O que o James Webb descobriu
O 3I/ATLAS é apenas o terceiro objeto interestelar já identificado, descoberto pelo telescópio ATLAS em 1º de julho. Isso o torna um alvo valioso para a ciência: cada detalhe sobre ele oferece pistas sobre os processos de formação de sistemas estelares fora do nosso.
E os resultados iniciais surpreenderam os pesquisadores: ao contrário da maioria dos cometas, cuja coma é rica em água, o 3I/ATLAS tem altíssimas concentrações de dióxido de carbono (CO₂).
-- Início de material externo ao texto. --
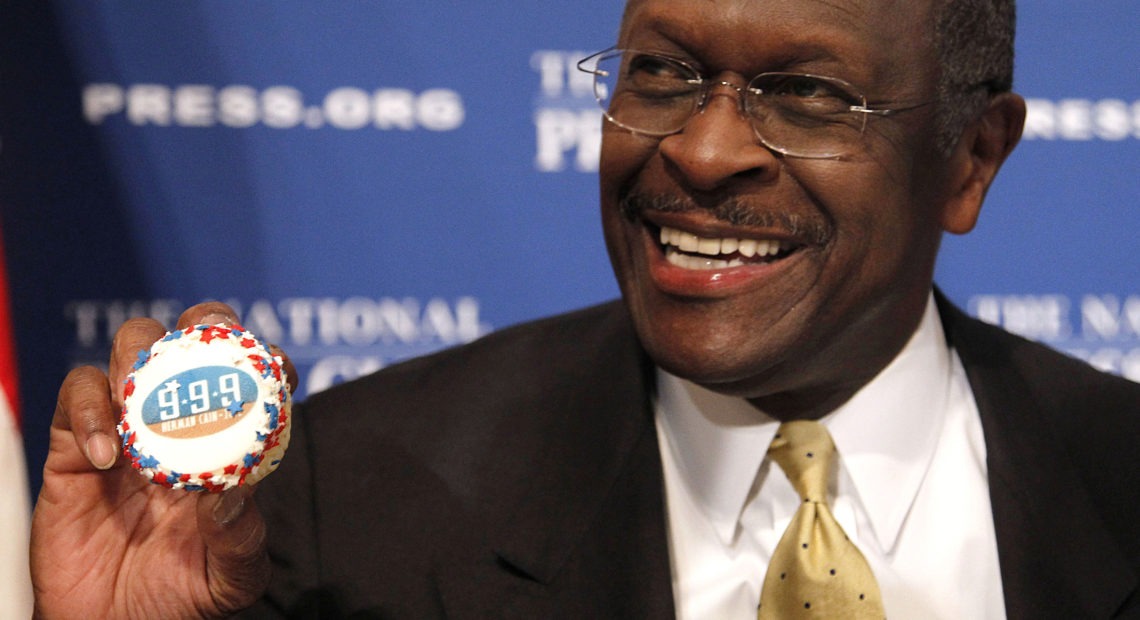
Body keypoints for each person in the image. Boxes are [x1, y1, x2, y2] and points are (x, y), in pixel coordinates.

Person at [30, 0, 1140, 617]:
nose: (701, 152)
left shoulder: (1120, 479)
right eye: (660, 73)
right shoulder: (335, 508)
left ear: (971, 159)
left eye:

Segundo o estudo, a proporção de CO₂ em relação à água está entre as mais elevadas já registradas.
Isso pode indicar duas possibilidades:
- O núcleo do cometa é intrinsecamente rico em dióxido de carbono, o que sugere que ele se formou em uma região com altos níveis de radiação, diferente do ambiente do nosso Sistema Solar.
- Outra hipótese é que ele tenha se originado próximo à chamada “linha de gelo do CO₂” — a distância da estrela onde as temperaturas caem o suficiente para que o gás se congele.
Além disso, a escassez de água pode indicar propriedades incomuns da superfície ou até mesmo uma camada isolante que impede o calor de alcançar o núcleo gelado do cometa.
Um cometa mais velho que o Sistema Solar?
As novas análises se somam a descobertas anteriores que já indicavam algo impressionante: o 3I/ATLAS pode ser o cometa interestelar mais antigo já observado, possivelmente formado antes mesmo do nascimento do nosso Sistema Solar.
Sua trajetória também é incomum. Os dados sugerem que ele se originou em um sistema estelar antigo e de baixa metalicidade, localizado no que os astrônomos chamam de “disco espesso” da Via Láctea, uma região que concentra cerca de 10% de toda a massa estelar da galáxia.
Uma oportunidade rara para a ciência
O mais empolgante é que o 3I/ATLAS continuará visível até meados de 2026, dando aos astrônomos uma janela inédita para estudá-lo com mais profundidade. Cada nova observação ajuda a reconstituir a sua história e pode revelar pistas valiosas sobre os ambientes onde sistemas estelares se formam — incluindo os semelhantes ao nosso.
Para a comunidade científica, esse visitante cósmico representa uma chance única de entender melhor a origem da matéria-prima que compõe planetas, estrelas e, possivelmente, a vida.